Worthington Industries’ net sales declined by 35pc to $611.6mn during Q4 FY2020—which concluded ended May 31, 2020—from $938.8mn during the same quarter last year.
Net earnings were severely impacted by COVID-19 shutdowns, which affected production rates, inventories, and demand. The automotive industry represents 58pc of Worthington’s total sales, and they dropped to almost zero with because of shutdowns in that industry, according to statements in during the company’s earnings call. As a result, April was the most difficult month of the quarter because fewer orders.
Future quarters in fiscal year 2021 are expected to improve compared to fourth quarter 2020, but due to unknown variables specific earning or sales objectives are not being quantified. No material disruptions on supply chain as they proactively developed secondary supply sourcing over the past few years.
Worthington reported net earnings of $16.2mn on net sales of $611.6mn, or a 3pc earning-to-sales ratio. Compared to the same quarter a year ago, the ratio declined only 1pc point from 4pc, with net earnings of $37.7mn on $938.8mn in net sales.
The firm’s operating income for the 12-month period in 2019 was $144.8mn against $22.5mn in 2020. The operating income-to-net sales ratio decreased from 4pc in FY2019 to less than 1pc in FY2020.
Steel processing net sales dropped by 44pc to $328.2mn in FY2020 compared to the same quarter the year prior. The decline occurred because of lower direct volume demand rather than by lower average selling prices. Steel processing contributed 54pc to the Q4 FY2020 net sales.
Pressure Cylinders for oil and gas customers declined by 12pc to $282.9mn Q4 FY2020 compared to the same quarter a year ago. The business segment, which contributed 46pc to total sales, was mainly affected by weakness in the industrial products segment, primarily in Europe. European market conditions were difficult before COVID-19 and worsened over the past few months.

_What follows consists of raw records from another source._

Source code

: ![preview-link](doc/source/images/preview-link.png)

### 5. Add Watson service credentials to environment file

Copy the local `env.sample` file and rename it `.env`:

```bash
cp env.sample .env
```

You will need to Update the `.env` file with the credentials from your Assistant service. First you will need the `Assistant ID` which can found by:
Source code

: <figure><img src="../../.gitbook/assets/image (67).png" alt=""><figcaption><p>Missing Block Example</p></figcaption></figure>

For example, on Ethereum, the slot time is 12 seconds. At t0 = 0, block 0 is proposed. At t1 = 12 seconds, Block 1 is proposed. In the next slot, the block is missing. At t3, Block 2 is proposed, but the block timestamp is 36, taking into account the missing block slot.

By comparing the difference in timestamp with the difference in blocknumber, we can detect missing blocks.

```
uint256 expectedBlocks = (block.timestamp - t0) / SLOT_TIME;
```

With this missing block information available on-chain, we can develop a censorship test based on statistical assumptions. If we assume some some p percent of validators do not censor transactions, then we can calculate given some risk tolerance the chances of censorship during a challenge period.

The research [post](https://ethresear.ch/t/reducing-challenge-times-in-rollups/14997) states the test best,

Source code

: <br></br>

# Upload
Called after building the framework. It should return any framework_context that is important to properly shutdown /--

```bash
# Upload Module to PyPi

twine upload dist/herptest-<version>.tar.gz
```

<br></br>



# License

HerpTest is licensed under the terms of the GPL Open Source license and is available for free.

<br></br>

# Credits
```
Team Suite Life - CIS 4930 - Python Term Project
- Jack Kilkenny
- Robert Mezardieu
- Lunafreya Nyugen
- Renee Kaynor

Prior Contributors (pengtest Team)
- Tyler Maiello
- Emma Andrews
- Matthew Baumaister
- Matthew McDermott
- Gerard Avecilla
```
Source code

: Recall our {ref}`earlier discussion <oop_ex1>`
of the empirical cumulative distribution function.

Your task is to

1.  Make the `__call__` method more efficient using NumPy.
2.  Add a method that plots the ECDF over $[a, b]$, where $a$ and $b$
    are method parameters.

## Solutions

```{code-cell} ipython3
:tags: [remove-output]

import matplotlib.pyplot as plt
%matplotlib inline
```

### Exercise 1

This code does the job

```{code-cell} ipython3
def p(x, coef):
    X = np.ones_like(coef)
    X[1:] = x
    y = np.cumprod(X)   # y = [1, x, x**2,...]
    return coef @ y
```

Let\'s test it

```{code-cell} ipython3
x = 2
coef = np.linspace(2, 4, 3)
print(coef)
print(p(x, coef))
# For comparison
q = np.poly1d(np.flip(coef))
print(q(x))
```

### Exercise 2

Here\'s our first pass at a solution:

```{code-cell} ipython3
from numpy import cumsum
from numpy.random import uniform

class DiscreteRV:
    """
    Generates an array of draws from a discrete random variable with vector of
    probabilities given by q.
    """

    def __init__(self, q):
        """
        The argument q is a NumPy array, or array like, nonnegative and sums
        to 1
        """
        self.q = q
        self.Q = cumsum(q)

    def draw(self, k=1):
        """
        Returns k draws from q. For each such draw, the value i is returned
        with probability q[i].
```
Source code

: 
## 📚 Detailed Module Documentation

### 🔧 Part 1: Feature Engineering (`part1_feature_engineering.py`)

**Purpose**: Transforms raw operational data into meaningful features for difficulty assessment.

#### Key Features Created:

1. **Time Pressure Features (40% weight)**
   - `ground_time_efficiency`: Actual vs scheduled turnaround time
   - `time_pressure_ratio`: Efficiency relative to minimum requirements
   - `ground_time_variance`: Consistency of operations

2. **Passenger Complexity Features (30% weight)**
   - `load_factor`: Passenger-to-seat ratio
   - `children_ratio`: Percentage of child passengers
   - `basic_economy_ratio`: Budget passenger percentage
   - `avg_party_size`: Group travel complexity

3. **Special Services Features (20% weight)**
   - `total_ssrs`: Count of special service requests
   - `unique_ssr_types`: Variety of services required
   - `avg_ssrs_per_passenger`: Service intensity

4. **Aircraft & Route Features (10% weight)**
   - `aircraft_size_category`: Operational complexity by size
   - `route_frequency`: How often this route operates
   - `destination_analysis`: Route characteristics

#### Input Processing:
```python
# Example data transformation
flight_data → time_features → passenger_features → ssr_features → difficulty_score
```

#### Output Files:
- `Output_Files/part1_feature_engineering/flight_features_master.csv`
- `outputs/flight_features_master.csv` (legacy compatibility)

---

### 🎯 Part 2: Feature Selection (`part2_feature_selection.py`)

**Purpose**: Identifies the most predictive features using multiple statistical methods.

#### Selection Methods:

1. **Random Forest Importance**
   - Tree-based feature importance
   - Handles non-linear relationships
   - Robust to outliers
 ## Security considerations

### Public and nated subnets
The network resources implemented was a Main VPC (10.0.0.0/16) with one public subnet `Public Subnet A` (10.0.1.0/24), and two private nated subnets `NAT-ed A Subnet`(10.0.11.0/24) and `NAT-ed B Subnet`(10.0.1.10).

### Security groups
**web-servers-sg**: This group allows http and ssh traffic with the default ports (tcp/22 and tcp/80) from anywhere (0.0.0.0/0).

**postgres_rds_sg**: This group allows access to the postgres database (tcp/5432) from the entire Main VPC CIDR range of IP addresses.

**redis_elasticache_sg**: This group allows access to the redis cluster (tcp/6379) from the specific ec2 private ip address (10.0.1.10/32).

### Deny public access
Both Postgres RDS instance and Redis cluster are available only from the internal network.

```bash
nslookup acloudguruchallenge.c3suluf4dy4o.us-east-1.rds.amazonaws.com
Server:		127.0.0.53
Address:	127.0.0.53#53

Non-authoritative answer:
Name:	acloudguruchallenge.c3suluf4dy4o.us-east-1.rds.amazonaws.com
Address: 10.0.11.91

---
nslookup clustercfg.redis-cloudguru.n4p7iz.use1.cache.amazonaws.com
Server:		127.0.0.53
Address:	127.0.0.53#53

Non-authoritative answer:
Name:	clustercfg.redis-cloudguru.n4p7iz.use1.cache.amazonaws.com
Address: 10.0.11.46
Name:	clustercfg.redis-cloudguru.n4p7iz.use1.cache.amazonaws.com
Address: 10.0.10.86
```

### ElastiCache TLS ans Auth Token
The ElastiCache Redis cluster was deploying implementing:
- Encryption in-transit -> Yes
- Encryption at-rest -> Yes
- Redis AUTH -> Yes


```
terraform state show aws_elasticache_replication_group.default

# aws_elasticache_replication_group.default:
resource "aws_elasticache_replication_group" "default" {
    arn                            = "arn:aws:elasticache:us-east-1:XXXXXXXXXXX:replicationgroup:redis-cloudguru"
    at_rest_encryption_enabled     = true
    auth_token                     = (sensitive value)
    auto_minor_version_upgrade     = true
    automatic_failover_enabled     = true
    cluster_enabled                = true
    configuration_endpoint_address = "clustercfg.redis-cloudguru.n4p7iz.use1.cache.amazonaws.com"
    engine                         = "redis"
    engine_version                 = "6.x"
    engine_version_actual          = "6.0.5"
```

As a result of COVID-19-induced shutdowns, the company implemented temporary layoffs. As of June 25, over half of furloughed workers were reinstated. Additionally, Worthington added cost reducing measures, like reducing travel, freezing new hires, and deferring non-essential capital investments.
Andy Rose, the company’s president, is slated to become chief executive offer effective Sept 1, 2020. John P. McConnell, current chief executive officer, will remain with the board as its executive chairman.
Ohio-based Worthington operates 56 facilities in 15 US states and six countries, carries 7,500 employees, and sells into over 90 countries.